Hinsichtlich der Beurteilung des Verstoßes als „schwer“, „mittel“ oder „leicht“ und der damit verbundenen Höhe des Kürzungssatzes kommt der Behörde ein Ermessensspielraum zu (VG Augsburg, U.v. 3.6.2020 – Au 8 K 19.1968 – juris Rn. 38; VG Würzburg, U.v. 5.2.2018 – W 8 K 16.1197 – juris). Es ist nicht zu beanstanden, dass der Beklagte sich hinsichtlich der Höhe des Kürzungsprozentsatzes auf die in einer Bund-Länder-Abstimmung beschlossenen Bewertungsmatrix „Arbeitsanweisung „Prüferhinweise CC im Bereich Schweinekennzeichnung“ für das jeweilige Kontrolljahr (hier 2019) bedient hat (vgl. auch VG Regensburg, U.v. 21.3.2019 – RN 5 K 17.1365 – juris Rn. 35). Eine gleichförmige Ermessensausübung in vergleichbaren Fällen ist im Hinblick auf Art. 3 Abs. 1 GG geboten. Im streitgegenständlichen Bescheid wird zwar knapp, aber dennoch hinreichend deutlich, dass es sich hinsichtlich der Höhe der jeweiligen Verwaltungssanktion um eine Ermessensentscheidung handelt und dass hier gerade kein Fall vorliegt, der eine Abweichung der Regelbewertung rechtfertigen würde. Zudem hat der Beklagte seine Ermessenserwägungen insbesondere im Schriftsatz vom 25. Mai 2020 und in der mündlichen Verhandlung nach § 114 Satz 2 VwGO zulässigerweise noch ergänzt, soweit diese unvollständig gewesen sein könnten. Ein Ermessensausfall liegt nicht vor, sonstige Ermessensfehler sind nicht ersichtlich.

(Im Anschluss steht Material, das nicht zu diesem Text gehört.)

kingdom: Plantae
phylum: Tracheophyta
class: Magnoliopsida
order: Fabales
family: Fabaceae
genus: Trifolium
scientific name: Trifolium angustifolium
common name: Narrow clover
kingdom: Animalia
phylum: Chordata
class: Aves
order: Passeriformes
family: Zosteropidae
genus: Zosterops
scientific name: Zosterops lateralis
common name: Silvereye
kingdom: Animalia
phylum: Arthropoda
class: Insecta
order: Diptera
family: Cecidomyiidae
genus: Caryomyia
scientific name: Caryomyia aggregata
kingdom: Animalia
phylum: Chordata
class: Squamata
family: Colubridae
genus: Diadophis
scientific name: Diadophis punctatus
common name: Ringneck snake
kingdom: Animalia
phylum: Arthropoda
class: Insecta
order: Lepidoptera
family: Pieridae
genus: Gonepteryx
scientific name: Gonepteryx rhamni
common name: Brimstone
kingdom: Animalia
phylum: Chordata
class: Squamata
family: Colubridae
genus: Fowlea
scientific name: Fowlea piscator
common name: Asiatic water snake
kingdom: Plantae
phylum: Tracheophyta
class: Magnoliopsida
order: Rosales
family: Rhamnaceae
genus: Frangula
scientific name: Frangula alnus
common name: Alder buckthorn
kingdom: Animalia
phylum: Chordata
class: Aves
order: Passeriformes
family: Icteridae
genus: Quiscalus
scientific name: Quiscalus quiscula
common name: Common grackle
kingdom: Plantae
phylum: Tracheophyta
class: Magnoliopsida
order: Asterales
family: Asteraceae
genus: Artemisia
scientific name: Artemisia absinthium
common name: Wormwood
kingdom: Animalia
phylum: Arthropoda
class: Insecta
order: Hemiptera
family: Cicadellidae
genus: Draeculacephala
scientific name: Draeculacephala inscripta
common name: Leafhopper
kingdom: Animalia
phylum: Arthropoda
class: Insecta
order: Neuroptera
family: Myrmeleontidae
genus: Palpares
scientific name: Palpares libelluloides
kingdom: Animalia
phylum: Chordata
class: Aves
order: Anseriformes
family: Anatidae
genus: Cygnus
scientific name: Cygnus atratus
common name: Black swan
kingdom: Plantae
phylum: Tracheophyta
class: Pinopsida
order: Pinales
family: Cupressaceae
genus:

Gemäß der einschlägigen Bewertungsmatrix für das Kontrolljahr 2019 Nr. 2.2 Bestandsregister (GAB 6 PK 02) stellen das nicht vollständige Führen des Registers und das nicht chronologische Führen des Registers jeweils einen leichten Verstoß und das nicht aktuelle Führen des Registers einen mittleren Verstoß dar.
Im Ergebnis der Bewertung jeden Teils des Prüfkriteriums „Bestandsregister“ gilt nach der Bewertungsmatrix der als höchst bewertete Verstoß eines Teils als die ermittelte Bewertung für das Kriterium insgesamt, d.h. es erfolgt weder eine Addition aller Werte noch wird ein Mittelwert aller Werte gebildet.
Die Einordnung als zunächst mittlerer Verstoß unter Berücksichtigung der vorgelegten Bewertungsmatrix anhand von Nr. 2.2 der vorgelegten Bewertungsmatrix im Bereich Schweinekennzeichnung ist rechtmäßig und insbesondere ermessensfehlerfrei erfolgt. Gründe für die Abweichung von der Regelbewertung als mittlerer Verstoß liegen im konkreten Einzelfall nicht vor.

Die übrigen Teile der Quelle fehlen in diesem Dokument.